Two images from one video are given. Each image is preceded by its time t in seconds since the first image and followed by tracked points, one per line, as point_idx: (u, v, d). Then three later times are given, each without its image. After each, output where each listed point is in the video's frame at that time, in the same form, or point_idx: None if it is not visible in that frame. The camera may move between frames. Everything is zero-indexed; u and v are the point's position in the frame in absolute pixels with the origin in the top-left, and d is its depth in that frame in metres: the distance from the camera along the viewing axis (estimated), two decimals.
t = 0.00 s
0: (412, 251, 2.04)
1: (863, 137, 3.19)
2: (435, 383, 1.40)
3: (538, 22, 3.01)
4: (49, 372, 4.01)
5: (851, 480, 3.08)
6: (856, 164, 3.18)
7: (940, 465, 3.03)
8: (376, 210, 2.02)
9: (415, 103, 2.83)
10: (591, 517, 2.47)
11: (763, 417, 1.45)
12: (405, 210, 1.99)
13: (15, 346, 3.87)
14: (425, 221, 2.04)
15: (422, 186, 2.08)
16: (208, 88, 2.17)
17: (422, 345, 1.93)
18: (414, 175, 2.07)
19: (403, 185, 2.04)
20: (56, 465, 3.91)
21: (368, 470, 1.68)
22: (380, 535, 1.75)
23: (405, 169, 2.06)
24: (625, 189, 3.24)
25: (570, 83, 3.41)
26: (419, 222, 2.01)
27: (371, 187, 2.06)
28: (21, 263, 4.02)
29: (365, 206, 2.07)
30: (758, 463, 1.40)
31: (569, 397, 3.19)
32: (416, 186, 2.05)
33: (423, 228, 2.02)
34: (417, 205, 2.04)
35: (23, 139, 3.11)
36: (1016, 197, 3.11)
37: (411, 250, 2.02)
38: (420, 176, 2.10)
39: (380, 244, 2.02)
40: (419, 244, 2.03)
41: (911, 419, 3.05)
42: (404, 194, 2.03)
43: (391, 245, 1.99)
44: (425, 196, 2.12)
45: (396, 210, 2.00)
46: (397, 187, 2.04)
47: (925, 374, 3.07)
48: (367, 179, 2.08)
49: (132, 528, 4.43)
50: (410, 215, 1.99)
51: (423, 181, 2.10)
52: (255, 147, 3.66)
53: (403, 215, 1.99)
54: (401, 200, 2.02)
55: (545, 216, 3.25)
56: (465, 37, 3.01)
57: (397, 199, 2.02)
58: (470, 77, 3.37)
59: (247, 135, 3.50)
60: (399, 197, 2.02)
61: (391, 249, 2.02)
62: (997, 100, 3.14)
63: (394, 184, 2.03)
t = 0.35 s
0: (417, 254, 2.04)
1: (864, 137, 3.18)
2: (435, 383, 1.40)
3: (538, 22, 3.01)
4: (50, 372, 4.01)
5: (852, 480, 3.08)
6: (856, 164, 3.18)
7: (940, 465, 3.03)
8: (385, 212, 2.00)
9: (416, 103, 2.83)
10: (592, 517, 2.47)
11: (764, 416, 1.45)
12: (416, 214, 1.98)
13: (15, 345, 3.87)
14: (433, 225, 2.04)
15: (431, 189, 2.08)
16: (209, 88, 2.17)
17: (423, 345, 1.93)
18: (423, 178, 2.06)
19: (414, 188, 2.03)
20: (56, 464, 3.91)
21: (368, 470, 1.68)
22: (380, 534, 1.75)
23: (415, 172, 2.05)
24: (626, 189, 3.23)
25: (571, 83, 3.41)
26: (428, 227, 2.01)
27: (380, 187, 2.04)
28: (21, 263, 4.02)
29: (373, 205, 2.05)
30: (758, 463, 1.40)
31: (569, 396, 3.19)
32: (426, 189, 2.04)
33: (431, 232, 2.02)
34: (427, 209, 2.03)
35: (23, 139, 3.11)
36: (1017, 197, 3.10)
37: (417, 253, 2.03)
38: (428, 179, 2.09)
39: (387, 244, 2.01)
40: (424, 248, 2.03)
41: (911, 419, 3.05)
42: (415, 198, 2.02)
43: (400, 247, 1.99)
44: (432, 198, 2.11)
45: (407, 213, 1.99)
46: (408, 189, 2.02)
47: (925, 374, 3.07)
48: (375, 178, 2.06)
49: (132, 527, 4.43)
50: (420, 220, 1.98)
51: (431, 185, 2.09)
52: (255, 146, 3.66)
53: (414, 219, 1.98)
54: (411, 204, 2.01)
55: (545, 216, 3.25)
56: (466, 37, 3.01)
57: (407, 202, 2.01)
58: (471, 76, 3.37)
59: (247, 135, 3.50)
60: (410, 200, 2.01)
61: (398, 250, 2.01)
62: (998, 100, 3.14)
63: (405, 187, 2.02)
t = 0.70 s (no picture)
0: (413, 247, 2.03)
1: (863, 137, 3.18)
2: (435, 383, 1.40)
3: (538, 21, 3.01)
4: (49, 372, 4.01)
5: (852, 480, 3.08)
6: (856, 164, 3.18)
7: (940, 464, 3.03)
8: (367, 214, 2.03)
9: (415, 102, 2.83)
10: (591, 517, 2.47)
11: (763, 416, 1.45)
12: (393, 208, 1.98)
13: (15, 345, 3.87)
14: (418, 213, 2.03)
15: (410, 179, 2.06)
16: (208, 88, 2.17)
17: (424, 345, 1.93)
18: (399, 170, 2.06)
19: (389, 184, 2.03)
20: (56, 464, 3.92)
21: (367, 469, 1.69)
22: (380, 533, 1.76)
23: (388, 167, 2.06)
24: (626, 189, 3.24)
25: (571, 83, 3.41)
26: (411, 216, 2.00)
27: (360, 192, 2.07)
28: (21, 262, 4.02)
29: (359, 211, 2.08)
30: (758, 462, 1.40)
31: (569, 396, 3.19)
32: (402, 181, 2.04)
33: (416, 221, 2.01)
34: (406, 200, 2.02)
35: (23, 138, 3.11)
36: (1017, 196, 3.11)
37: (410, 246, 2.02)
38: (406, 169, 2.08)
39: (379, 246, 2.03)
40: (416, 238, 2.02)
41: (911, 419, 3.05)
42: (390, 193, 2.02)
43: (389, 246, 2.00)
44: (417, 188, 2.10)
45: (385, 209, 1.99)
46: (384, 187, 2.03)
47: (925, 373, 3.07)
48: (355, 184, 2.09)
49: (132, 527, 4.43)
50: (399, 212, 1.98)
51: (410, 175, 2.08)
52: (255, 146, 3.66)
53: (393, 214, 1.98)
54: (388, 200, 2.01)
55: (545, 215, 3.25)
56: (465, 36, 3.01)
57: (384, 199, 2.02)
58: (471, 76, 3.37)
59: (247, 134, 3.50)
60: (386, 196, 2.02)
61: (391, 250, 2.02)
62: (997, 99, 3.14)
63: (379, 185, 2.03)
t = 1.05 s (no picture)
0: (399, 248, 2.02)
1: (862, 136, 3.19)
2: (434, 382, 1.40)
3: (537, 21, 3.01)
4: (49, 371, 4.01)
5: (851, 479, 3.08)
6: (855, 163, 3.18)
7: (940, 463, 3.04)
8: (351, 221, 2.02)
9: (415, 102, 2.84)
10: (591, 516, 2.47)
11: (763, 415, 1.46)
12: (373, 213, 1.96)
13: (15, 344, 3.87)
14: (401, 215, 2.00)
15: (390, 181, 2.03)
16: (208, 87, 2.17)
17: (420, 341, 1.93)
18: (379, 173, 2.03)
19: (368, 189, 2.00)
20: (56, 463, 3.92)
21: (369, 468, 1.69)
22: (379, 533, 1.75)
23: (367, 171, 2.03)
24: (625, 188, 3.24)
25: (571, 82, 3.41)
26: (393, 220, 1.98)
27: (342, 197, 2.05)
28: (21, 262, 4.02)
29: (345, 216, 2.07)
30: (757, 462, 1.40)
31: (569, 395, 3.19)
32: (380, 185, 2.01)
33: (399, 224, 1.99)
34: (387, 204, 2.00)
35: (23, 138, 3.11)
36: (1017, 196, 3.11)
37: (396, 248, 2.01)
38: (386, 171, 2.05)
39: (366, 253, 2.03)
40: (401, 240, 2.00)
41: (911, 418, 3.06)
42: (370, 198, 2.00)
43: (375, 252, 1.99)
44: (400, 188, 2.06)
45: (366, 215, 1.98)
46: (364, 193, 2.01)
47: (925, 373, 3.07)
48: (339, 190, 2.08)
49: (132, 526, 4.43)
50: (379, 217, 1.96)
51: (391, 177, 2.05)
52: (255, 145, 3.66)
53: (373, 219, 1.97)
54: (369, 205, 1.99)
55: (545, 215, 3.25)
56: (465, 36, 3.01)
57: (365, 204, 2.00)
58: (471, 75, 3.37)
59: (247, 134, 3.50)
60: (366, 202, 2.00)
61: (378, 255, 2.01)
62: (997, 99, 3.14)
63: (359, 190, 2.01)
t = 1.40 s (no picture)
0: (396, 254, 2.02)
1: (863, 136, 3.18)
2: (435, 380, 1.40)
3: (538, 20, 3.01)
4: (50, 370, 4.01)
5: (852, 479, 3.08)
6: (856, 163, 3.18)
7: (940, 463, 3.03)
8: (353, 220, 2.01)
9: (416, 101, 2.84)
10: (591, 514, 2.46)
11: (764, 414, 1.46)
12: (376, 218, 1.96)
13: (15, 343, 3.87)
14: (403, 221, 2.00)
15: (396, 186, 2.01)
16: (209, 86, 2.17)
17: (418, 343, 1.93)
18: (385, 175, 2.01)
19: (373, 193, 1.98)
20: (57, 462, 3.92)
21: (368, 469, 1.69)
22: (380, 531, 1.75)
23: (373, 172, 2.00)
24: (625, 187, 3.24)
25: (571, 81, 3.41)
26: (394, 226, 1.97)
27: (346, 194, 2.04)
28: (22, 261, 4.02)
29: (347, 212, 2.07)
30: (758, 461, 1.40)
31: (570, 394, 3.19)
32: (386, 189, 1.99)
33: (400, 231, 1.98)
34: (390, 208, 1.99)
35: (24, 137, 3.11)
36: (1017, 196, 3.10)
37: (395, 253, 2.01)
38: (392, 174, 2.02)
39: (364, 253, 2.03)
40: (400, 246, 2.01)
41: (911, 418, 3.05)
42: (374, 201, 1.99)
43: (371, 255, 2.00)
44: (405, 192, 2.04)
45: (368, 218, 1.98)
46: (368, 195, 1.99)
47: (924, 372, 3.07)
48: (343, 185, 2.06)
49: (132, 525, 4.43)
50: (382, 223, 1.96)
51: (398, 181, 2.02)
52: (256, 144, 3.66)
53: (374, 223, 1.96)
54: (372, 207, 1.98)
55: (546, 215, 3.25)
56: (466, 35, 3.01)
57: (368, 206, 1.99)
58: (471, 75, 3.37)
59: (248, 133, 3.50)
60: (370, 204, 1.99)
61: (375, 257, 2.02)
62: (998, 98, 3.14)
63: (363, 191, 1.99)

* * * * * * * * *

__Instructions to follow__. Your answer should be the exact lines above from the one with "49: (132, 528, 4.43)" through the one with "9: (416, 103, 2.83)", both included, and nothing besides.

__Task output__.
49: (132, 528, 4.43)
50: (410, 215, 1.99)
51: (423, 181, 2.10)
52: (255, 147, 3.66)
53: (403, 215, 1.99)
54: (401, 200, 2.02)
55: (545, 216, 3.25)
56: (465, 37, 3.01)
57: (397, 199, 2.02)
58: (470, 77, 3.37)
59: (247, 135, 3.50)
60: (399, 197, 2.02)
61: (391, 249, 2.02)
62: (997, 100, 3.14)
63: (394, 184, 2.03)
t = 0.35 s
0: (417, 254, 2.04)
1: (864, 137, 3.18)
2: (435, 383, 1.40)
3: (538, 22, 3.01)
4: (50, 372, 4.01)
5: (852, 480, 3.08)
6: (856, 164, 3.18)
7: (940, 465, 3.03)
8: (385, 212, 2.00)
9: (416, 103, 2.83)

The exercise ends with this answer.